Presented in the Un Certain Regard section at the 2026 Cannes Film Festival, Titanic Ocean is a Japanese-language film set in a mermaid performance academy, a premise that already feels like something more often described than truly inhabited on screen. From Greek director Konstantina Kotzamani, the film treats its material with a quiet emotional focus that gradually changes how each scene is read, shifting it away from any idea of conceptual novelty toward something more unstable and immersive. The setting remains unusual throughout, but it doesn’t feel artificial, instead it carries a tangible emotional weight that stays grounded beneath the surface. The academy is a closed space where identity starts to feel fragile, and even the smallest gesture can slip into performance before it has time to become something properly felt.

A boarding school trains teenage girls to become professional mermaids for aquatic shows. Seventeen-year-old Akame undergoes strict breath control and choreographed performances, her identity increasingly shaped and constrained by the demands of spectacle. In this controlled world, performance and self begin to blur as an inner siren voice emerges, unsettling the boundary between training and transformation. As first love unfolds inside the enclosed academy, intimacy and performance mix with it, and Akame’s path of growth and change becomes harder to reverse. What she is becoming is no longer something she can step in and out of, but a deeper psychological and bodily shift, where becoming a mermaid stops feeling like something she does and starts feeling like something she is.
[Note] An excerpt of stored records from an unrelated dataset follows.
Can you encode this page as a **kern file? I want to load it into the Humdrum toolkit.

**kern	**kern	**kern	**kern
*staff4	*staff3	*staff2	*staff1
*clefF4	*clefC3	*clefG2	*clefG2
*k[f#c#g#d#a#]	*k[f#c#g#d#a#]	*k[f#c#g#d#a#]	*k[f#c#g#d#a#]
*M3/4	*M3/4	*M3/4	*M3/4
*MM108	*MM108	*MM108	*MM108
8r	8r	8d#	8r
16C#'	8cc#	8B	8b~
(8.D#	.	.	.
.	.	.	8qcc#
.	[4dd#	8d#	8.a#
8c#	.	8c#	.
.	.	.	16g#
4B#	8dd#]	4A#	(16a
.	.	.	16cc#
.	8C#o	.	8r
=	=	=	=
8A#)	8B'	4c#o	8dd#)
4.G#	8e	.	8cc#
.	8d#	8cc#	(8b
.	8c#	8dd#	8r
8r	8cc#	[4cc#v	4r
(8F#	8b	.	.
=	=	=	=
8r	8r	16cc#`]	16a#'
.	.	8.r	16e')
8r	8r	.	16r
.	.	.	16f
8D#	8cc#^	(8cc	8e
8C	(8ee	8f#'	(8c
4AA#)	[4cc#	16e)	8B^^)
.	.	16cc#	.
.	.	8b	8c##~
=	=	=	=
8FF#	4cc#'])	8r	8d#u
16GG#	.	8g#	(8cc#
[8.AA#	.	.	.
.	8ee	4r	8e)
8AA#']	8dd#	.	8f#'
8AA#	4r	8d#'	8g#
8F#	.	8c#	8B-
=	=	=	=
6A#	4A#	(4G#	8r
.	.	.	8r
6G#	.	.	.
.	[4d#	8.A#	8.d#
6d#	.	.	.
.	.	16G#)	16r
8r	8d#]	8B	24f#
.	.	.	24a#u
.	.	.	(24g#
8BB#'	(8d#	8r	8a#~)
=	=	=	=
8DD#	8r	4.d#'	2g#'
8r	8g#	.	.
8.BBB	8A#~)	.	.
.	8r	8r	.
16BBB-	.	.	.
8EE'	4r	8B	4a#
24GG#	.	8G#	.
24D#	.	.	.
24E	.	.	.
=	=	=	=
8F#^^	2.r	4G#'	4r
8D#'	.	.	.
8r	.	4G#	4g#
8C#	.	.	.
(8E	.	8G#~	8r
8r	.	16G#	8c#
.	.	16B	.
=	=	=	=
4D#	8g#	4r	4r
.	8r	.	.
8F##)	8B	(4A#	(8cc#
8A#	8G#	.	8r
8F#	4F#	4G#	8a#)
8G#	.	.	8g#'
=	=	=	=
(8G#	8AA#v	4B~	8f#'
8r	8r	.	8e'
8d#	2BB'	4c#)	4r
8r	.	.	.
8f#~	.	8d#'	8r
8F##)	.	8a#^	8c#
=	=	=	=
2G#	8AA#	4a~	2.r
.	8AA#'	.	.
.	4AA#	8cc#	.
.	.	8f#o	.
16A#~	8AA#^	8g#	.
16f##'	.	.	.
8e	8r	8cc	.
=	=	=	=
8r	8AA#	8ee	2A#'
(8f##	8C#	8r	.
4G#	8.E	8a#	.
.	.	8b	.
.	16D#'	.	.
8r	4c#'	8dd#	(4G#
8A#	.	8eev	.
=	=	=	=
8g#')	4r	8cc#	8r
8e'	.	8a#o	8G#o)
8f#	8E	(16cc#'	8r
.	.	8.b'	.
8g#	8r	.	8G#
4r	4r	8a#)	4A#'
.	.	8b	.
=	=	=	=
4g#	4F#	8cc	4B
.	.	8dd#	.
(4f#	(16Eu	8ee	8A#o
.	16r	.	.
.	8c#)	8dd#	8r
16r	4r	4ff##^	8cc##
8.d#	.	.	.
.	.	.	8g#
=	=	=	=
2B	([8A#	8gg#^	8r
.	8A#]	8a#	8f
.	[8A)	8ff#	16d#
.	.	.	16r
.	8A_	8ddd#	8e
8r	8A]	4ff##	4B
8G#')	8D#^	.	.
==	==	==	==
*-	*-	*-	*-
The film’s greatest strength is probably the fact that it never loses control of its own emotional language. There are plenty of recent festival films built around dreamlike atmospheres that eventually drift into vagueness because the directors confuse ambiguity with depth. Titanic Ocean avoids that problem almost entirely. Even during its more surreal moments, the emotional logic remains intact. Characters react according to emotional instinct rather than screenplay symbolism, and that consistency allows the film to maintain credibility all the way through. It generates a peculiar feeling while watching it, almost as if the film were floating slightly outside reality without ever disconnecting from recognisable emotional behavior. Kotzamani’s direction is what structures this level of control, shaping performance through framing, rhythm, and duration rather than through overt emotional signposting. Within this system, Arisa Sasaki’s central role as Akame (or Deep Sea) doesn’t reveal itself right away. The main character often observes as if watching herself from a slight distance, testing what still feels authentic in actions that have become almost automatic through repetition. Kotzamani’s camera stays with this instability without trying to resolve it, lingering on small shifts in posture, slight reactions, and moments where the body seems to break its own continuity.
Inside the academy, individuality is constantly encouraged and erased at the same time. The girls are expected to distinguish themselves while remaining visually interchangeable inside the spectacle they collectively create. There’s a constant sense that these characters can barely hear themselves think under the pressure of expectation, competition, and loneliness. Deep Sea’s emotional arc works because it doesn’t turn self-discovery into something neat or comforting. She keeps descending, emotionally and literally, trying to reach something beneath the identities she performs for others, without turning the process into clear breakthroughs or easily readable reactions. The underwater imagery obviously carries metaphorical weight, though the film handles it with enough restraint that it never starts feeling schematic. Water becomes a place where speech disappears and bodies move differently, where identity itself loses stable definition. Some of the strongest scenes in the film happen precisely in these submerged spaces, where the physical awkwardness of movement says more about the characters than dialogue could.

The use of the song I Follow Rivers arrives at a precise point, when Deep Sea starts to feel herself from within rather than through how she is seen. The repetition of her name inside the song makes the sequence more intimate, as if she briefly hears her own voice reflected back. Kotzamani keeps the scene controlled and the shift comes quietly, almost indirectly.
I, I follow
I follow you, deep sea, baby
I follow you
If I have a subtle hesitation about the film, it concerns the editing and its overall length. There is enough emotional material to justify a slower pace, but certain scenes remain onscreen slightly beyond the point where they continue accumulating meaning, and the emotional momentum occasionally flattens because of it. I feel that a sharper cut (somewhere around 115 minutes) would strengthen the film without sacrificing its atmosphere.
Titanic Ocean feels sincere and emotionally grounded, never turning its unusual premise into a showcase of stylistic display, even when the material could easily move in that direction. Even when the world becomes stylised or dreamlike, it keeps a clear emotional logic that carries through its more abstract moments without slipping into self-awareness. That coherence runs through the film from start to finish, supported by a tightly controlled atmosphere and a central performance that keeps the psychological focus intact. We follow Deep Sea through to the end, as “I Follow Rivers” gathers the journey into a single line of pursuit, carrying her toward a point where she finally meets something like herself without needing to explain it.